======== Records for this exercise

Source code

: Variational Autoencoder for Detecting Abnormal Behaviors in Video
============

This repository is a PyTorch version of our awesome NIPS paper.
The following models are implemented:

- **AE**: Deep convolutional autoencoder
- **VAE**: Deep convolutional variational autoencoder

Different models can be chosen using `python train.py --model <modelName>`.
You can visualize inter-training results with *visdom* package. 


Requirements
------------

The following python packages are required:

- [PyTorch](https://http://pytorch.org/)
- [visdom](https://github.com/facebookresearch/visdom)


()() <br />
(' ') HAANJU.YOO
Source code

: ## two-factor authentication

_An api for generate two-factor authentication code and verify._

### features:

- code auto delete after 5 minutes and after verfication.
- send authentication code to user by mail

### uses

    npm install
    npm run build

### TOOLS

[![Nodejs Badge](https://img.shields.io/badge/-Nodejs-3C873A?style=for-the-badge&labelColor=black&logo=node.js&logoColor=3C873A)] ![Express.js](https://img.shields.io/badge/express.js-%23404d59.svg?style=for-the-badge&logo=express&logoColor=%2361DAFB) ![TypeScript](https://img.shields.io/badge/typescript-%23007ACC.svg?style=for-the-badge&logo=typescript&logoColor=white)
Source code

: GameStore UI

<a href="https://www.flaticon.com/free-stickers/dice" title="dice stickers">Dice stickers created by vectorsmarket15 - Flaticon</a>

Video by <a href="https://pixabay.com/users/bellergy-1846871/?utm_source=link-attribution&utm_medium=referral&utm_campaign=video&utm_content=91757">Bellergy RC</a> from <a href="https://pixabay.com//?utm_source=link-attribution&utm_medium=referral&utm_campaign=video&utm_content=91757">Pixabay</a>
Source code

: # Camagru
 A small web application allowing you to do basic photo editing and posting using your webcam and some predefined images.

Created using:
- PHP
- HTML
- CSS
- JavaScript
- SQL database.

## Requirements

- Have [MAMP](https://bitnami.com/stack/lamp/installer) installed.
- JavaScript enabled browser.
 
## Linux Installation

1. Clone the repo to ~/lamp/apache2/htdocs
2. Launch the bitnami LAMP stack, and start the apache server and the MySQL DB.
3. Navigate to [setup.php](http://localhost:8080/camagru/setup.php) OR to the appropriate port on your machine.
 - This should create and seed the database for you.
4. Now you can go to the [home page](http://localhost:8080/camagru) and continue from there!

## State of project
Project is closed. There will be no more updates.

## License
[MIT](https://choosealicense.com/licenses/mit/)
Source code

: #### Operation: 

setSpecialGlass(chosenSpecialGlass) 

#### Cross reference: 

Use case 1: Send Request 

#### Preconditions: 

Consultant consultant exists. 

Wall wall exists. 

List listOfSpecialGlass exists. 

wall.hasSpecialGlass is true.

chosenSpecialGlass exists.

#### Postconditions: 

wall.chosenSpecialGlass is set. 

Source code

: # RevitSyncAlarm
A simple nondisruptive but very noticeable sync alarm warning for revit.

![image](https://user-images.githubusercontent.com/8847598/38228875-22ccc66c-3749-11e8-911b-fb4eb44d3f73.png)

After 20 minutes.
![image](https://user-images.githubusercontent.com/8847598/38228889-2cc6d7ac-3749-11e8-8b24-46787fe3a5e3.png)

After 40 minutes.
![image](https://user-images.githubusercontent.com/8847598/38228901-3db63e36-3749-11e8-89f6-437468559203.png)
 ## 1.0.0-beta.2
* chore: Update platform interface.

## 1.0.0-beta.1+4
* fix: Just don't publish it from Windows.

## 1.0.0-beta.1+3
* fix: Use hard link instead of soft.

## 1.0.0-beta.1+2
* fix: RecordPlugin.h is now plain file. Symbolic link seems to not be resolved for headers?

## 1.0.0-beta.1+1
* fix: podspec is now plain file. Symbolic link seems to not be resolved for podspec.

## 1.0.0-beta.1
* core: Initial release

================

What the task asks: Recast the part of the records that opens with the line containing "wall.hasSpecialGlass is true." and closes with the final line of the records as a numbered list. Give one line per item and leave out the blank lines.

Written response:
1. wall.hasSpecialGlass is true.
2. chosenSpecialGlass exists.
3. #### Postconditions: 
4. wall.chosenSpecialGlass is set. 
5. Source code
6. : # RevitSyncAlarm
7. A simple nondisruptive but very noticeable sync alarm warning for revit.
8. ![image](https://user-images.githubusercontent.com/8847598/38228875-22ccc66c-3749-11e8-911b-fb4eb44d3f73.png)
9. After 20 minutes.
10. ![image](https://user-images.githubusercontent.com/8847598/38228889-2cc6d7ac-3749-11e8-8b24-46787fe3a5e3.png)
11. After 40 minutes.
12. ![image](https://user-images.githubusercontent.com/8847598/38228901-3db63e36-3749-11e8-89f6-437468559203.png)
13.  ## 1.0.0-beta.2
14. * chore: Update platform interface.
15. ## 1.0.0-beta.1+4
16. * fix: Just don't publish it from Windows.
17. ## 1.0.0-beta.1+3
18. * fix: Use hard link instead of soft.
19. ## 1.0.0-beta.1+2
20. * fix: RecordPlugin.h is now plain file. Symbolic link seems to not be resolved for headers?
21. ## 1.0.0-beta.1+1
22. * fix: podspec is now plain file. Symbolic link seems to not be resolved for podspec.
23. ## 1.0.0-beta.1
24. * core: Initial release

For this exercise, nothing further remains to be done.